- **DIRECTIONS**: In the listing below, find the line holding "46,983 | 47,208 |" and the line holding "Expenditures". Write out those two lines and all lines between, exactly, and nothing more.

==========

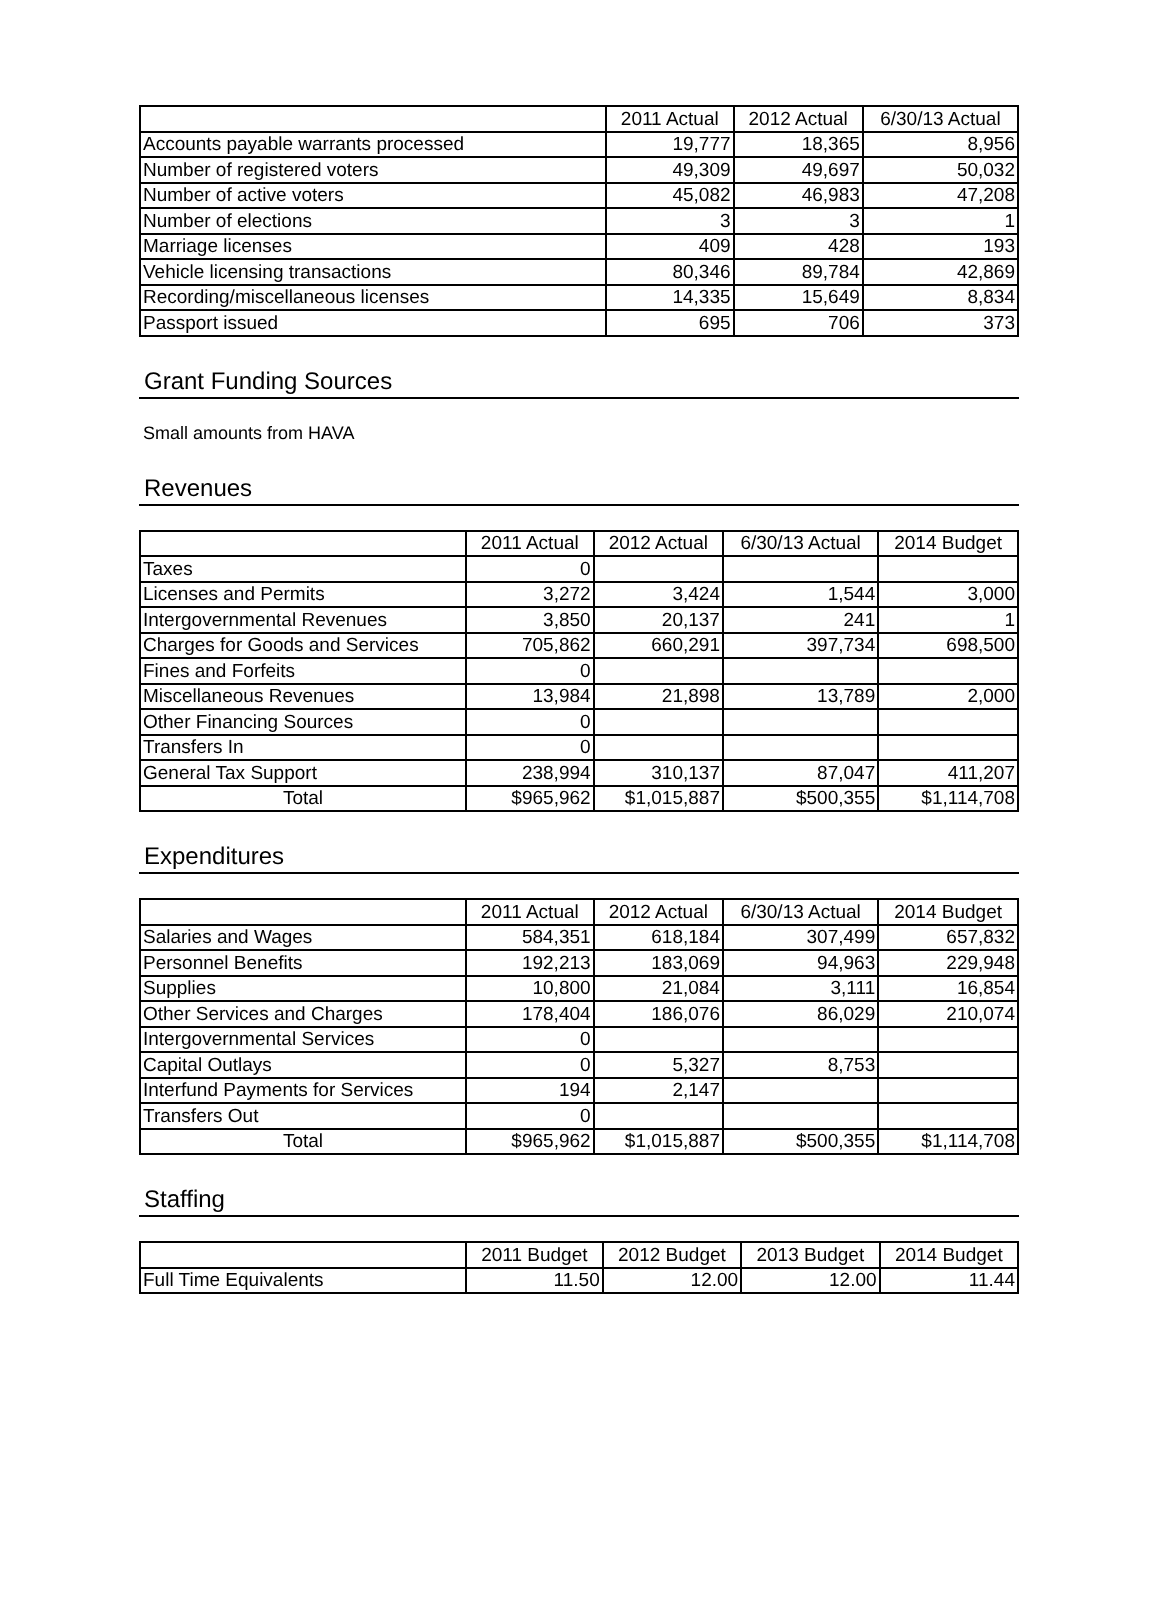| | 2011 Actual | 2012 Actual | 6/30/13 Actual |
| --- | --- | --- | --- |
| Accounts payable warrants processed | 19,777 | 18,365 | 8,956 |
| Number of registered voters | 49,309 | 49,697 | 50,032 |
| Number of active voters | 45,082 | 46,983 | 47,208 |
| Number of elections | 3 | 3 | 1 |
| Marriage licenses | 409 | 428 | 193 |
| Vehicle licensing transactions | 80,346 | 89,784 | 42,869 |
| Recording/miscellaneous licenses | 14,335 | 15,649 | 8,834 |
| Passport issued | 695 | 706 | 373 |
Grant Funding Sources
Small amounts from HAVA
Revenues
| | 2011 Actual | 2012 Actual | 6/30/13 Actual | 2014 Budget |
| --- | --- | --- | --- | --- |
| Taxes | 0 | | | |
| Licenses and Permits | 3,272 | 3,424 | 1,544 | 3,000 |
| Intergovernmental Revenues | 3,850 | 20,137 | 241 | 1 |
| Charges for Goods and Services | 705,862 | 660,291 | 397,734 | 698,500 |
| Fines and Forfeits | 0 | | | |
| Miscellaneous Revenues | 13,984 | 21,898 | 13,789 | 2,000 |
| Other Financing Sources | 0 | | | |
| Transfers In | 0 | | | |
| General Tax Support | 238,994 | 310,137 | 87,047 | 411,207 |
| Total | $965,962 | $1,015,887 | $500,355 | $1,114,708 |
Expenditures
| | 2011 Actual | 2012 Actual | 6/30/13 Actual | 2014 Budget |
| --- | --- | --- | --- | --- |
| Salaries and Wages | 584,351 | 618,184 | 307,499 | 657,832 |
| Personnel Benefits | 192,213 | 183,069 | 94,963 | 229,948 |
| Supplies | 10,800 | 21,084 | 3,111 | 16,854 |
| Other Services and Charges | 178,404 | 186,076 | 86,029 | 210,074 |
| Intergovernmental Services | 0 | | | |
| Capital Outlays | 0 | 5,327 | 8,753 | |
| Interfund Payments for Services | 194 | 2,147 | | |
| Transfers Out | 0 | | | |
| Total | $965,962 | $1,015,887 | $500,355 | $1,114,708 |
Staffing
| | 2011 Budget | 2012 Budget | 2013 Budget | 2014 Budget |
| --- | --- | --- | --- | --- |
| Full Time Equivalents | 11.50 | 12.00 | 12.00 | 11.44 |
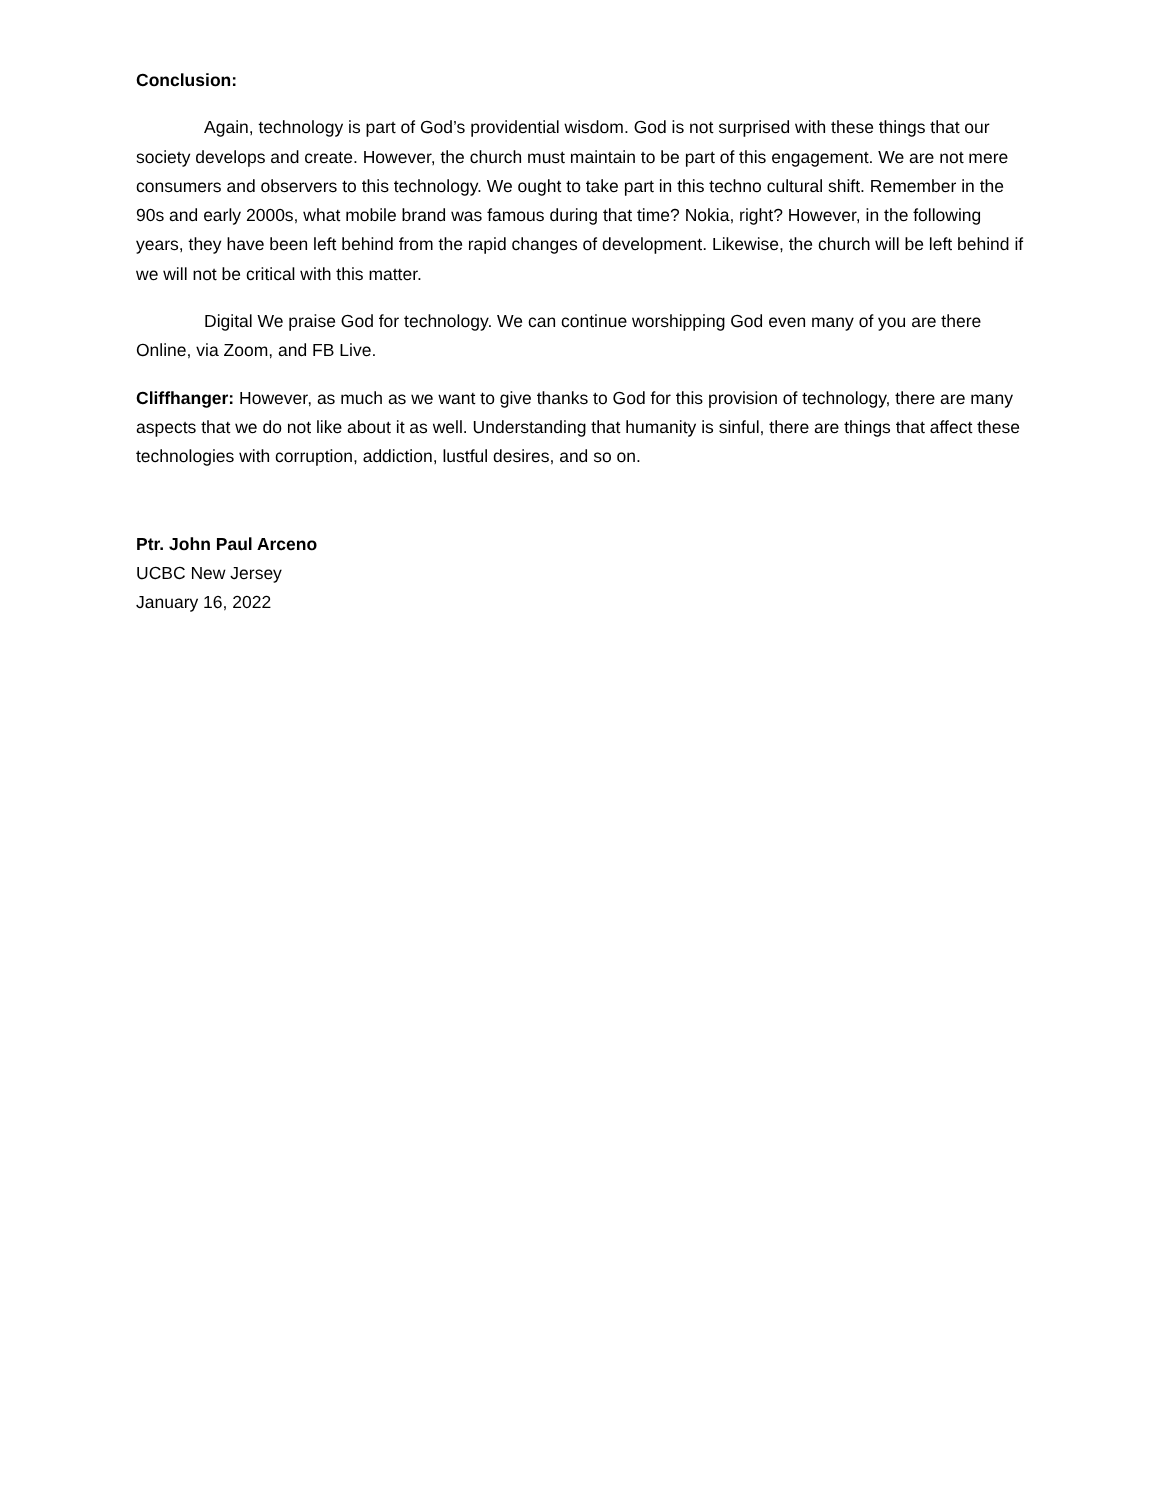Conclusion:
Again, technology is part of God’s providential wisdom. God is not surprised with these things that our society develops and create. However, the church must maintain to be part of this engagement. We are not mere consumers and observers to this technology. We ought to take part in this techno cultural shift. Remember in the 90s and early 2000s, what mobile brand was famous during that time? Nokia, right? However, in the following years, they have been left behind from the rapid changes of development. Likewise, the church will be left behind if we will not be critical with this matter.
Digital We praise God for technology. We can continue worshipping God even many of you are there Online, via Zoom, and FB Live.
Cliffhanger: However, as much as we want to give thanks to God for this provision of technology, there are many aspects that we do not like about it as well. Understanding that humanity is sinful, there are things that affect these technologies with corruption, addiction, lustful desires, and so on.
Ptr. John Paul Arceno
UCBC New Jersey
January 16, 2022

==========

- **ANSWER BELOW**:
| Number of active voters | 45,082 | 46,983 | 47,208 |
| Number of elections | 3 | 3 | 1 |
| Marriage licenses | 409 | 428 | 193 |
| Vehicle licensing transactions | 80,346 | 89,784 | 42,869 |
| Recording/miscellaneous licenses | 14,335 | 15,649 | 8,834 |
| Passport issued | 695 | 706 | 373 |
Grant Funding Sources
Small amounts from HAVA
Revenues
| | 2011 Actual | 2012 Actual | 6/30/13 Actual | 2014 Budget |
| --- | --- | --- | --- | --- |
| Taxes | 0 | | | |
| Licenses and Permits | 3,272 | 3,424 | 1,544 | 3,000 |
| Intergovernmental Revenues | 3,850 | 20,137 | 241 | 1 |
| Charges for Goods and Services | 705,862 | 660,291 | 397,734 | 698,500 |
| Fines and Forfeits | 0 | | | |
| Miscellaneous Revenues | 13,984 | 21,898 | 13,789 | 2,000 |
| Other Financing Sources | 0 | | | |
| Transfers In | 0 | | | |
| General Tax Support | 238,994 | 310,137 | 87,047 | 411,207 |
| Total | $965,962 | $1,015,887 | $500,355 | $1,114,708 |
Expenditures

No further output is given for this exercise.